LEVICO TERME. Prima il parco della memoria, quindi la tomba romana, poi i gazebo dal lago. Ora i vandali hanno preso di mira la chiesetta di San Biagio. Una serie di raid in questi mesi che hanno colpito nelle ore notturne alcune aree a Levico Terme.
Danneggiamenti che amareggiano la comunità. "Siamo stati tutti giovani e tutti abbiamo avuto la voglia di spaccare il mondo - commenta Patrick Arcais, vice sindaco di Levico Terme - perché ci sentivamo forti e invincibili. Qualcuno però deve avere interpretato male il significato di spaccare".

La scoperta è avvenuta nella mattina di oggi, martedì 14 giugno, quando sono arrivate le segnalazioni della chiesetta presa di mira dai vandali.

La porta imbrattata, una panchina contro il muro, alcune pietre lanciate contro l'edificio e il tentativo di forzare la serratura. Questa la triste l'immagine che ci si è trovati davanti, per un evento che ha colpito un luogo di culto.

"Purtroppo - aggiunge Arcais - è una situazione difficile da commentare, un atto ingiustificabile e tra i peggiori perché si è andati a colpire un luogo simbolico molto importante per la comunità".

E' solo l'ultimo caso di una serie di vandalismi perpetrati a Levico Terme: nelle scorse settimane è toccato al parco della memoria, la tomba romana e i gazebo al lago.

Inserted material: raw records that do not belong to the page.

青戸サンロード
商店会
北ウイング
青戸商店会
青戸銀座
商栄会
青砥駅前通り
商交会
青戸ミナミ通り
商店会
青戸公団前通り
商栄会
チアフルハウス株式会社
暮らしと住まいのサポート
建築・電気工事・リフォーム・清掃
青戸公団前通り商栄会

"Ci sono le telecamere a ogni accesso del paese - prosegue il vice sindaco - così come alle isole ecologiche e presto anche nella zona a traffico limitato. Per qualcuno la soluzione sarebbe quella di coprire di telecamere ogni centimetro di territorio, ma qualcosa resterebbe certamente scoperto: allora verrebbero presi di mira quei centimetri. E' una situazione spiacevole perché si danneggiano beni comuni, alcuni dei quali molto sentiti dalla comunità. Non bisogna poi dimenticare che le spese ricadono su tutta la cittadinanza quindi il danno è doppio".
La speranza è quella che non si verifichino altri casi. "A pensarci bene dovremmo dedicare un bene artistico - culturale ai vandali, costruendone uno ad hoc. Si accettano consigli", conclude ironicamente Arcais.